Nothing but the lines from the top of the records through the line with "both domestic and" should be returned, exactly, and without pictures.

______

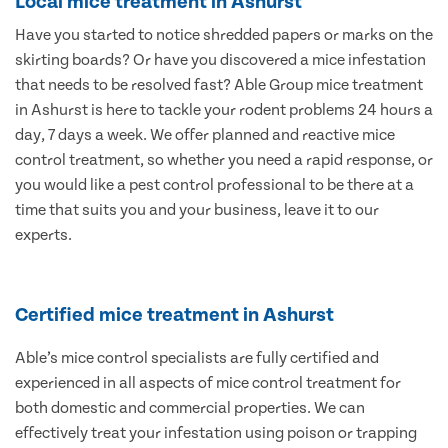
Local mice treatment in Ashurst
Have you started to notice shredded papers or marks on the
skirting boards? Or have you discovered a mice infestation
that needs to be resolved fast? Able Group mice treatment
in Ashurst is here to tackle your rodent problems 24 hours a
day, 7 days a week. We offer planned and reactive mice
control treatment, so whether you need a rapid response, or
you would like a pest control professional to be there at a
time that suits you and your business, leave it to our
experts.
Certified mice treatment in Ashurst
Able’s mice control specialists are fully certified and
experienced in all aspects of mice control treatment for
both domestic and commercial properties. We can
effectively treat your infestation using poison or trapping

______

:: TASK SOLUTION ::
Local mice treatment in Ashurst
Have you started to notice shredded papers or marks on the
skirting boards? Or have you discovered a mice infestation
that needs to be resolved fast? Able Group mice treatment
in Ashurst is here to tackle your rodent problems 24 hours a
day, 7 days a week. We offer planned and reactive mice
control treatment, so whether you need a rapid response, or
you would like a pest control professional to be there at a
time that suits you and your business, leave it to our
experts.
Certified mice treatment in Ashurst
Able’s mice control specialists are fully certified and
experienced in all aspects of mice control treatment for
both domestic and commercial properties. We can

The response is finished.